- _Exercise requirements_
Return everything from the start of the listing down to the line containing "## 💻 Tech Stack", both ends included, reproducing each line unchanged. Leave the pictures out of the answer.

- _Available data_
○ ○ ○
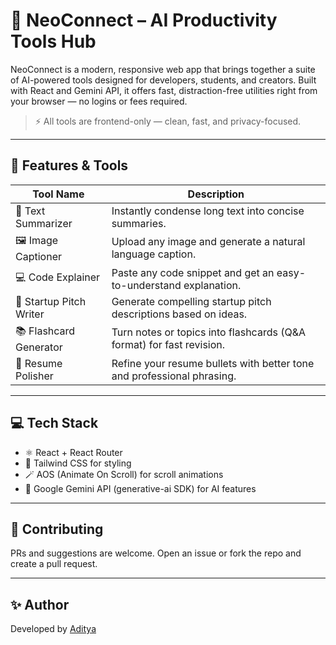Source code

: # 🚀 NeoConnect – AI Productivity Tools Hub

NeoConnect is a modern, responsive web app that brings together a suite of AI-powered tools designed for developers, students, and creators. Built with React and Gemini API, it offers fast, distraction-free utilities right from your browser — no logins or fees required.

> ⚡ All tools are frontend-only — clean, fast, and privacy-focused.

---

## 🧰 Features & Tools

| Tool Name             | Description                                                                 |
|----------------------|-----------------------------------------------------------------------------|
| 📝 Text Summarizer     | Instantly condense long text into concise summaries.                        |
| 🖼️ Image Captioner     | Upload any image and generate a natural language caption.                   |
| 💻 Code Explainer      | Paste any code snippet and get an easy-to-understand explanation.           |
| 🚀 Startup Pitch Writer | Generate compelling startup pitch descriptions based on ideas.             |
| 📚 Flashcard Generator | Turn notes or topics into flashcards (Q&A format) for fast revision.       |
| 🧰 Resume Polisher     | Refine your resume bullets with better tone and professional phrasing.     |

---

## 💻 Tech Stack

- ⚛️ React + React Router  
- 🎨 Tailwind CSS for styling  
- 🪄 AOS (Animate On Scroll) for scroll animations  
- 🤖 Google Gemini API (generative-ai SDK) for AI features  

---


## 🤝 Contributing

PRs and suggestions are welcome. Open an issue or fork the repo and create a pull request.

---

## ✨ Author

Developed by [Aditya](https://github.com/theDevNexus)
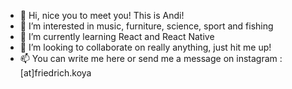 - 👋 Hi, nice you to meet you! This is Andi!
- 👀 I’m interested in music, furniture, science, sport and fishing
- 🌱 I’m currently learning React and React Native
- 💞️ I’m looking to collaborate on really anything, just hit me up!
- 📫 You can write me here or send me a message on instagram : [at]friedrich.koya
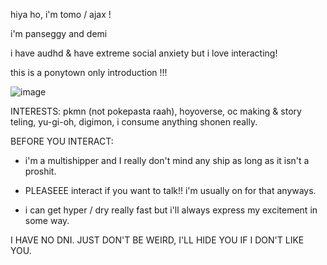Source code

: 

hiya ho, i'm tomo / ajax ! 

i'm panseggy and demi

i have audhd & have extreme social anxiety but i love interacting!


this is a ponytown only introduction !!!


![image](https://github.com/tomodachiis/tomodachiis/assets/159076662/1be1757a-288d-4dda-bf0d-64f9a0c66262)


INTERESTS: pkmn (not pokepasta raah), hoyoverse, oc making & story teling, yu-gi-oh, digimon, i consume anything shonen really.

BEFORE YOU INTERACT: 

- i'm a multishipper and I really don't mind any ship as long as it isn't a proshit.

- PLEASEEE interact if you want to talk!! i'm usually on for that anyways.

- i can get hyper / dry really fast but i'll always express my excitement in some way.

I HAVE NO DNI. JUST DON'T BE WEIRD, I'LL HIDE YOU IF I DON'T LIKE YOU.


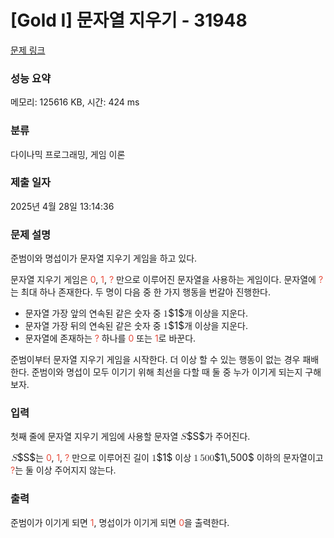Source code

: # [Gold I] 문자열 지우기 - 31948 

[문제 링크](https://www.acmicpc.net/problem/31948) 

### 성능 요약

메모리: 125616 KB, 시간: 424 ms

### 분류

다이나믹 프로그래밍, 게임 이론

### 제출 일자

2025년 4월 28일 13:14:36

### 문제 설명

<p>준범이와 명섭이가 문자열 지우기 게임을 하고 있다.</p>

<p>문자열 지우기 게임은 <span style="color:#e74c3c;">0</span>, <span style="color:#e74c3c;">1</span>, <span style="color:#e74c3c;">? </span>만으로 이루어진 문자열을 사용하는 게임이다. 문자열에 <span style="color:#e74c3c;">?</span>는 최대 하나 존재한다. 두 명이 다음 중 한 가지 행동을 번갈아 진행한다.</p>

<ul>
	<li>문자열 가장 앞의 연속된 같은 숫자 중 <mjx-container class="MathJax" jax="CHTML" style="font-size: 109%; position: relative;"><mjx-math class="MJX-TEX" aria-hidden="true"><mjx-mn class="mjx-n"><mjx-c class="mjx-c31"></mjx-c></mjx-mn></mjx-math><mjx-assistive-mml unselectable="on" display="inline"><math xmlns="http://www.w3.org/1998/Math/MathML"><mn>1</mn></math></mjx-assistive-mml><span aria-hidden="true" class="no-mathjax mjx-copytext">$1$</span></mjx-container>개 이상을 지운다.</li>
	<li>문자열 가장 뒤의 연속된 같은 숫자 중 <mjx-container class="MathJax" jax="CHTML" style="font-size: 109%; position: relative;"><mjx-math class="MJX-TEX" aria-hidden="true"><mjx-mn class="mjx-n"><mjx-c class="mjx-c31"></mjx-c></mjx-mn></mjx-math><mjx-assistive-mml unselectable="on" display="inline"><math xmlns="http://www.w3.org/1998/Math/MathML"><mn>1</mn></math></mjx-assistive-mml><span aria-hidden="true" class="no-mathjax mjx-copytext">$1$</span></mjx-container>개 이상을 지운다.</li>
	<li>문자열에 존재하는 <span style="color:#e74c3c;">?</span> 하나를 <span style="color:#e74c3c;">0</span> 또는 <span style="color:#e74c3c;">1</span>로 바꾼다.</li>
</ul>

<p>준범이부터 문자열 지우기 게임을 시작한다. 더 이상 할 수 있는 행동이 없는 경우 패배한다. 준범이와 명섭이 모두 이기기 위해 최선을 다할 때 둘 중 누가 이기게 되는지 구해보자.</p>

### 입력 

 <p>첫째 줄에 문자열 지우기 게임에 사용할 문자열 <mjx-container class="MathJax" jax="CHTML" style="font-size: 109%; position: relative;"><mjx-math class="MJX-TEX" aria-hidden="true"><mjx-mi class="mjx-i"><mjx-c class="mjx-c1D446 TEX-I"></mjx-c></mjx-mi></mjx-math><mjx-assistive-mml unselectable="on" display="inline"><math xmlns="http://www.w3.org/1998/Math/MathML"><mi>S</mi></math></mjx-assistive-mml><span aria-hidden="true" class="no-mathjax mjx-copytext">$S$</span></mjx-container>가 주어진다.</p>

<p><mjx-container class="MathJax" jax="CHTML" style="font-size: 109%; position: relative;"> <mjx-math class="MJX-TEX" aria-hidden="true"><mjx-mi class="mjx-i"><mjx-c class="mjx-c1D446 TEX-I"></mjx-c></mjx-mi></mjx-math><mjx-assistive-mml unselectable="on" display="inline"><math xmlns="http://www.w3.org/1998/Math/MathML"><mi>S</mi></math></mjx-assistive-mml><span aria-hidden="true" class="no-mathjax mjx-copytext">$S$</span></mjx-container>는 <span style="color:#e74c3c;">0</span>, <span style="color:#e74c3c;">1</span>, <span style="color:#e74c3c;">?</span> 만으로 이루어진 길이 <mjx-container class="MathJax" jax="CHTML" style="font-size: 109%; position: relative;"><mjx-math class="MJX-TEX" aria-hidden="true"><mjx-mn class="mjx-n"><mjx-c class="mjx-c31"></mjx-c></mjx-mn></mjx-math><mjx-assistive-mml unselectable="on" display="inline"><math xmlns="http://www.w3.org/1998/Math/MathML"><mn>1</mn></math></mjx-assistive-mml><span aria-hidden="true" class="no-mathjax mjx-copytext">$1$</span></mjx-container> 이상 <mjx-container class="MathJax" jax="CHTML" style="font-size: 109%; position: relative;"><mjx-math class="MJX-TEX" aria-hidden="true"><mjx-mn class="mjx-n"><mjx-c class="mjx-c31"></mjx-c></mjx-mn><mjx-mstyle><mjx-mspace style="width: 0.167em;"></mjx-mspace></mjx-mstyle><mjx-mn class="mjx-n"><mjx-c class="mjx-c35"></mjx-c><mjx-c class="mjx-c30"></mjx-c><mjx-c class="mjx-c30"></mjx-c></mjx-mn></mjx-math><mjx-assistive-mml unselectable="on" display="inline"><math xmlns="http://www.w3.org/1998/Math/MathML"><mn>1</mn><mstyle scriptlevel="0"><mspace width="0.167em"></mspace></mstyle><mn>500</mn></math></mjx-assistive-mml><span aria-hidden="true" class="no-mathjax mjx-copytext">$1\,500$</span></mjx-container> 이하의 문자열이고 <span style="color:#e74c3c;">?</span>는 둘 이상 주어지지 않는다.</p>

### 출력 

 <p>준범이가 이기게 되면 <span style="color:#e74c3c;">1</span>, 명섭이가 이기게 되면 <span style="color:#e74c3c;">0</span>을 출력한다.</p>

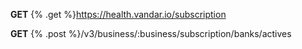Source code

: **GET** {% .get %}https://health.vandar.io/subscription

**GET** {% .post %}/v3/business/:business/subscription/banks/actives
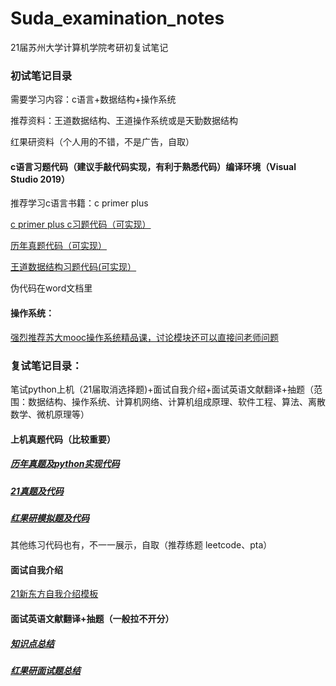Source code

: # Suda_examination_notes
21届苏州大学计算机学院考研初复试笔记

### 初试笔记目录

需要学习内容：c语言+数据结构+操作系统

推荐资料：王道数据结构、王道操作系统或是天勤数据结构

红果研资料（个人用的不错，不是广告，自取）

#### c语言习题代码（建议手敲代码实现，有利于熟悉代码）编译环境（Visual Studio 2019）

推荐学习c语言书籍：c primer plus

[c primer plus c习题代码（可实现）](https://github.com/Sheldoer/Suda_examination_notes/tree/master/%E5%88%9D%E8%AF%95%E7%AC%94%E8%AE%B0/c_prime_plus%E4%B9%A0%E9%A2%98%E5%AE%9E%E7%8E%B0%E4%BB%A3%E7%A0%81)

[历年真题代码（可实现）](https://github.com/Sheldoer/Suda_examination_notes/tree/master/%E5%88%9D%E8%AF%95%E7%AC%94%E8%AE%B0/%E5%8E%86%E5%B9%B4%E7%9C%9F%E9%A2%98%E5%AE%9E%E7%8E%B0%E4%BB%A3%E7%A0%81)

[王道数据结构习题代码(可实现）](https://github.com/Sheldoer/Suda_examination_notes/tree/master/%E5%88%9D%E8%AF%95%E7%AC%94%E8%AE%B0/%E7%8E%8B%E9%81%93%E6%95%B0%E6%8D%AE%E7%BB%93%E6%9E%84%E9%A2%98%E5%AE%9E%E7%8E%B0%E4%BB%A3%E7%A0%81)

伪代码在word文档里

#### 操作系统：

[强烈推荐苏大mooc操作系统精品课，讨论模块还可以直接问老师问题](https://github.com/Sheldoer/Suda_examination_notes/tree/master/%E5%88%9D%E8%AF%95%E7%AC%94%E8%AE%B0/%E6%93%8D%E4%BD%9C%E7%B3%BB%E7%BB%9F%E6%A0%A1%E5%86%85%E7%AC%94%E8%AE%B0)

### 复试笔记目录：

笔试python上机（21届取消选择题)+面试自我介绍+面试英语文献翻译+抽题（范围：数据结构、操作系统、计算机网络、计算机组成原理、软件工程、算法、离散数学、微机原理等）

#### 上机真题代码（比较重要）

##### [历年真题及python实现代码](https://github.com/Sheldoer/Suda_examination_notes/tree/master/%E5%A4%8D%E8%AF%95%E7%AC%94%E8%AE%B0/%E5%8E%86%E5%B9%B4%E7%9C%9F%E9%A2%98Python%E4%BB%A3%E7%A0%81)

##### [21真题及代码](https://github.com/Sheldoer/Suda_examination_notes/tree/master/%E5%A4%8D%E8%AF%95%E7%AC%94%E8%AE%B0/21%E4%B8%8A%E6%9C%BA%E7%9C%9F%E9%A2%98%E5%8F%8A%E4%BB%A3%E7%A0%81)

##### [红果研模拟题及代码](https://github.com/Sheldoer/Suda_examination_notes/tree/master/%E5%A4%8D%E8%AF%95%E7%AC%94%E8%AE%B0/%E7%BA%A2%E6%9E%9C%E7%A0%94%E4%B8%8A%E6%9C%BA%E6%A8%A1%E6%8B%9F%E9%A2%98%E5%8F%8A%E5%AE%9E%E7%8E%B0%E4%BB%A3%E7%A0%81)

其他练习代码也有，不一一展示，自取（推荐练题 leetcode、pta）

#### 面试自我介绍

[21新东方自我介绍模板](https://github.com/Sheldoer/Suda_examination_notes/blob/master/%E5%A4%8D%E8%AF%95%E7%AC%94%E8%AE%B0/21%E6%96%B0%E4%B8%9C%E6%96%B9%E8%87%AA%E6%88%91%E4%BB%8B%E7%BB%8D%E6%A8%A1%E6%9D%BF.pdf)

#### 面试英语文献翻译+抽题（一般拉不开分）

##### [知识点总结](https://github.com/Sheldoer/Suda_examination_notes/tree/master/%E5%A4%8D%E8%AF%95%E7%AC%94%E8%AE%B0/%E9%9D%A2%E8%AF%95%E5%B8%B8%E8%A7%81%E9%97%AE%E9%A2%98)

##### [红果研面试题总结](https://github.com/Sheldoer/Suda_examination_notes/tree/master/%E5%A4%8D%E8%AF%95%E7%AC%94%E8%AE%B0/%E9%9D%A2%E8%AF%95%E5%B8%B8%E8%A7%81%E9%97%AE%E9%A2%98/%E7%BA%A2%E6%9E%9C%E7%A0%94%E9%9D%A2%E8%AF%95%E9%A2%98%E6%80%BB%E7%BB%93%EF%BC%88%E6%9C%AC%E4%BA%BA%E8%80%83%E5%88%B0%E4%BA%86%E5%8E%9F%E9%A2%98%EF%BC%89)

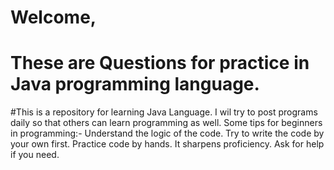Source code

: # Welcome,
# These are Questions for practice in Java programming language.
#This is a repository for learning Java Language. I wil try to post programs daily so that others can learn programming as well.
Some tips for beginners in programming:- Understand the logic of the code. Try to write the code by your own first. Practice code by hands. It sharpens proficiency. Ask for help if you need.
○ ○ ○
- _Exercise answer_
Source code

: # 🚀 NeoConnect – AI Productivity Tools Hub

NeoConnect is a modern, responsive web app that brings together a suite of AI-powered tools designed for developers, students, and creators. Built with React and Gemini API, it offers fast, distraction-free utilities right from your browser — no logins or fees required.

> ⚡ All tools are frontend-only — clean, fast, and privacy-focused.

---

## 🧰 Features & Tools

| Tool Name             | Description                                                                 |
|----------------------|-----------------------------------------------------------------------------|
| 📝 Text Summarizer     | Instantly condense long text into concise summaries.                        |
| 🖼️ Image Captioner     | Upload any image and generate a natural language caption.                   |
| 💻 Code Explainer      | Paste any code snippet and get an easy-to-understand explanation.           |
| 🚀 Startup Pitch Writer | Generate compelling startup pitch descriptions based on ideas.             |
| 📚 Flashcard Generator | Turn notes or topics into flashcards (Q&A format) for fast revision.       |
| 🧰 Resume Polisher     | Refine your resume bullets with better tone and professional phrasing.     |

---

## 💻 Tech Stack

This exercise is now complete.